Cannot take backup via pbm on sharded mongodb cluster, works ok with single-node mongodb.
After trying to run pbm backup the following error occurred: Failed with “couldn’t get response from all shards: convergeClusterWithTimeout: reached converge timeout”. Mongodb uri is set to config set replicaset like ‘mongodb://pbmuser:pbmpass@cs1:27019,cs2:27019,cs3:27019/?authSource=admin&replicaSet=csReplSet’. Credentials are valid, pbm-agent is present on all mongod nodes accross all shards + config set nodes.

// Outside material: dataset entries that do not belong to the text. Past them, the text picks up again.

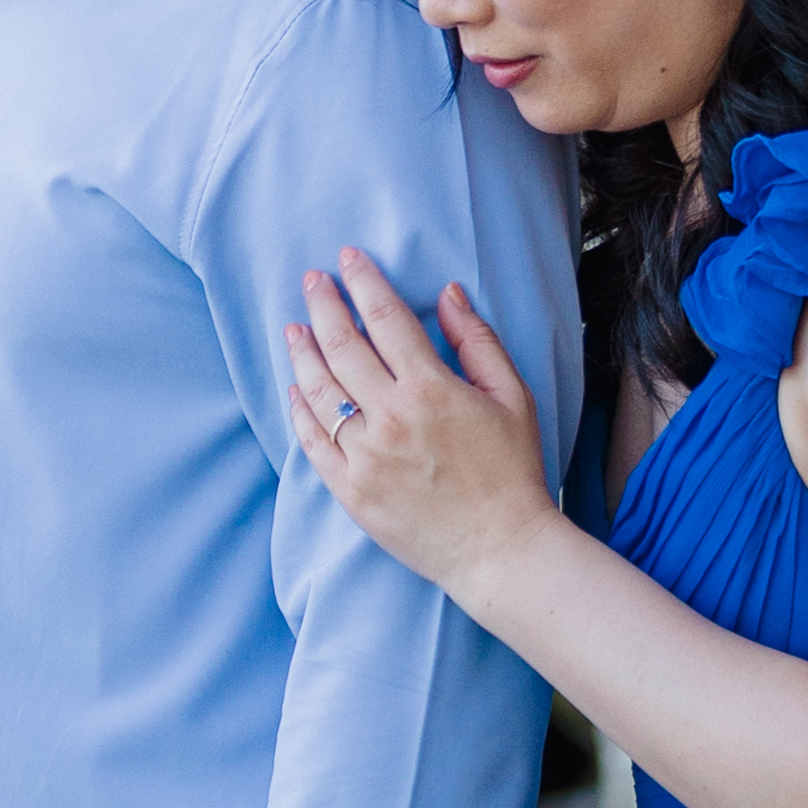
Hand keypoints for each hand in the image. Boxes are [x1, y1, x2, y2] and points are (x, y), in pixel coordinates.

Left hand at [287, 249, 557, 591]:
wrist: (499, 548)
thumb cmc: (512, 472)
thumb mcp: (513, 397)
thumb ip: (477, 342)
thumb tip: (448, 294)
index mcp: (431, 389)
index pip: (385, 318)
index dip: (363, 282)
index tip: (346, 259)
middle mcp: (390, 418)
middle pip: (342, 346)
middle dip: (323, 305)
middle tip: (311, 281)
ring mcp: (364, 456)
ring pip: (319, 390)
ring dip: (302, 352)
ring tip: (294, 328)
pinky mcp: (350, 490)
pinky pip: (312, 442)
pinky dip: (300, 410)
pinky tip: (296, 388)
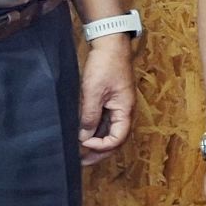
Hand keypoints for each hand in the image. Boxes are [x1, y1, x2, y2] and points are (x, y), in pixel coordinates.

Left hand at [78, 34, 135, 163]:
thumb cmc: (105, 65)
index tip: (82, 144)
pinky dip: (95, 131)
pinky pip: (105, 122)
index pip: (116, 139)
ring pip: (109, 132)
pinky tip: (83, 135)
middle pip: (115, 140)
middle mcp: (124, 112)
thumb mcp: (93, 92)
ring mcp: (118, 107)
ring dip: (96, 143)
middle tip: (80, 161)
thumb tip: (83, 137)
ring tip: (80, 152)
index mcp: (125, 111)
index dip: (99, 146)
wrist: (110, 43)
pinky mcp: (111, 101)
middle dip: (98, 153)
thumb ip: (89, 116)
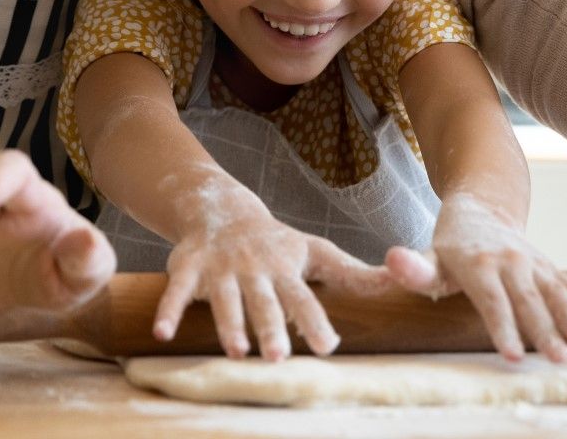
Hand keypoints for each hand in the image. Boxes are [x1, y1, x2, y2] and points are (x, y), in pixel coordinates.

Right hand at [153, 198, 386, 360]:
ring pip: (225, 298)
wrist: (221, 208)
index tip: (328, 346)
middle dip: (272, 327)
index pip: (304, 298)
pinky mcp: (189, 265)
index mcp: (286, 268)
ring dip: (229, 325)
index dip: (315, 321)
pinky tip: (164, 334)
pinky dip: (169, 309)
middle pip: (265, 301)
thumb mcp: (316, 252)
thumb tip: (403, 282)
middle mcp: (255, 268)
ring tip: (237, 353)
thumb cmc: (276, 242)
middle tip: (279, 357)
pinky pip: (177, 289)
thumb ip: (355, 275)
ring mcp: (221, 266)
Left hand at [385, 194, 566, 362]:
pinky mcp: (550, 268)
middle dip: (545, 329)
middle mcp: (510, 263)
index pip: (492, 301)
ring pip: (557, 291)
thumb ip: (414, 267)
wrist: (481, 208)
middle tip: (558, 358)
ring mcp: (534, 264)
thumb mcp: (428, 255)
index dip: (503, 326)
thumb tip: (391, 260)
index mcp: (478, 264)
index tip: (514, 354)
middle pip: (529, 301)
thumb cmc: (450, 245)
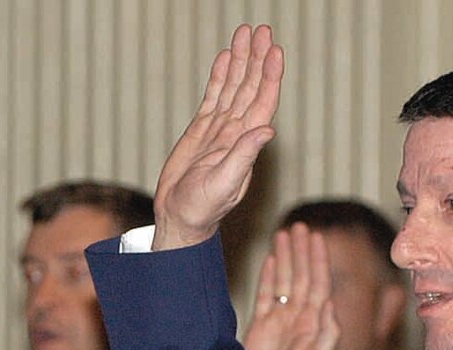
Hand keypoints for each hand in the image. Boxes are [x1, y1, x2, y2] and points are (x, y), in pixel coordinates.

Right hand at [152, 24, 285, 250]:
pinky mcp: (202, 130)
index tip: (273, 50)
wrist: (179, 217)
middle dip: (257, 57)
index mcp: (247, 142)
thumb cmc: (203, 208)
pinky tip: (225, 58)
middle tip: (261, 30)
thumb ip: (244, 156)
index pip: (263, 100)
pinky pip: (214, 96)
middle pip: (251, 86)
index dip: (270, 75)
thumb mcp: (225, 184)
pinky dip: (220, 76)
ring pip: (234, 86)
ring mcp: (220, 129)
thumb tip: (267, 130)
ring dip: (241, 60)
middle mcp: (238, 131)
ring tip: (244, 33)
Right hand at [241, 223, 337, 349]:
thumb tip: (329, 302)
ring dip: (286, 257)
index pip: (319, 284)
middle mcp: (299, 318)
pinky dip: (269, 276)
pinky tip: (271, 260)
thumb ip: (326, 332)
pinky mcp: (262, 326)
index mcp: (315, 324)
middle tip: (300, 226)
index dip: (318, 260)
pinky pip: (267, 295)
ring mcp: (280, 320)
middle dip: (302, 251)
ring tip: (285, 234)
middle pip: (302, 276)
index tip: (317, 237)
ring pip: (285, 281)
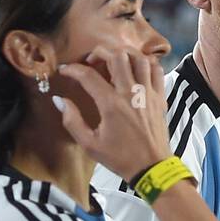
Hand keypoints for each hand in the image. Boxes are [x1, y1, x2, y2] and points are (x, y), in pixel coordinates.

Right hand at [54, 47, 171, 180]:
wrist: (151, 168)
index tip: (64, 70)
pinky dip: (145, 64)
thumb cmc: (120, 158)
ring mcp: (148, 93)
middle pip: (116, 56)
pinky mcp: (160, 97)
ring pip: (138, 58)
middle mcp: (131, 92)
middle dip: (100, 53)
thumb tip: (59, 100)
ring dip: (123, 55)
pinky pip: (156, 69)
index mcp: (111, 104)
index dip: (72, 69)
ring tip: (114, 63)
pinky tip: (135, 71)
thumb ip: (72, 121)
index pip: (88, 75)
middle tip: (92, 62)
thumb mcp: (90, 145)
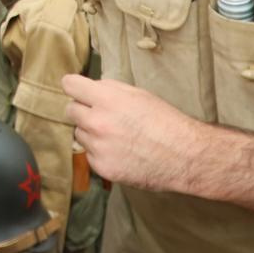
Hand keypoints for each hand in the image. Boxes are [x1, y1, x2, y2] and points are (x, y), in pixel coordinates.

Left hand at [62, 75, 208, 193]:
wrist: (184, 156)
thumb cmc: (165, 121)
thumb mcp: (139, 94)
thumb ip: (110, 89)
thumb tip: (90, 87)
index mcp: (107, 99)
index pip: (70, 85)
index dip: (75, 87)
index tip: (77, 91)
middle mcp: (98, 122)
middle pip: (70, 110)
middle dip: (83, 110)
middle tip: (102, 115)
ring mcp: (98, 147)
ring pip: (80, 134)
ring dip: (92, 133)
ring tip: (117, 136)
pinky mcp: (102, 167)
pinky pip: (90, 155)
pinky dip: (100, 153)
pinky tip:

In logs I see messages like:Jun 4 08:46:43 pbm-agent[15215]: 2020/06/04 08:46:43 Got command resyncBcpListJun 4 08:46:43 pbm-agent[15215]: 2020/06/04 08:46:43 [INFO] resync_list: operation has been scheduled on another replset nodeJun 4 08:47:48 pbm-agent[15215]: 2020/06/04 08:47:48 Got command backup 2020-06-04T08:47:47ZJun 4 08:47:48 pbm-agent[15215]: 2020/06/04 08:47:48 Backup has been scheduled on another replset nodeJun 5 03:30:01 pbm-agent[15215]: 2020/06/05 03:30:01 Got command backup 2020-06-05T03:30:01ZJun 5 03:30:01 pbm-agent[15215]: 2020/06/05 03:30:01 Backup has been scheduled on another replset node
Jun 5 08:00:36 pbm-agent[18799]: 2020/06/05 08:00:36 Got command backup 2020-06-05T08:00:36ZJun 5 08:00:36 pbm-agent[18799]: 2020/06/05 08:00:36 Backup 2020-06-05T08:00:36Z started on node csReplSet/10.1.1.33:27019Jun 5 08:00:52 pbm-agent[18799]: 2020/06/05 08:00:52 Mark backup as failed couldn't get response from all shards: convergeClusterWithTimeout: reached converge timeout
: <nil>Jun 5 08:00:52 pbm-agent[18799]: 2020/06/05 08:00:52 [ERROR] backup: couldn’t get response from all shards: convergeClusterWithTimeout: reached converge timeout
How can I enable debug logs to see more? Or maybe you know the reason?
MongoDB version - 4.0.6PBM version - 1.1.3
Thanks in advance.
Hi @vvol
Each pbm-agent processes should connect to their localhost mongod with a standalone type of connection. So agent’s URIs should be in format “mongodb://pbmuser:pbmpass@cs1:27019”, “mongodb://pbmuser:pbmpass@cs2:27019”, “mongodb://pbmuser:pbmpass@rs0:27019” and so on. Since each agent should serve only one node.
Now we have a bit confusing example in the documentation. I think we will fix it.
Cheers!
Thanks for reply! Backup was successful after I had changed URI.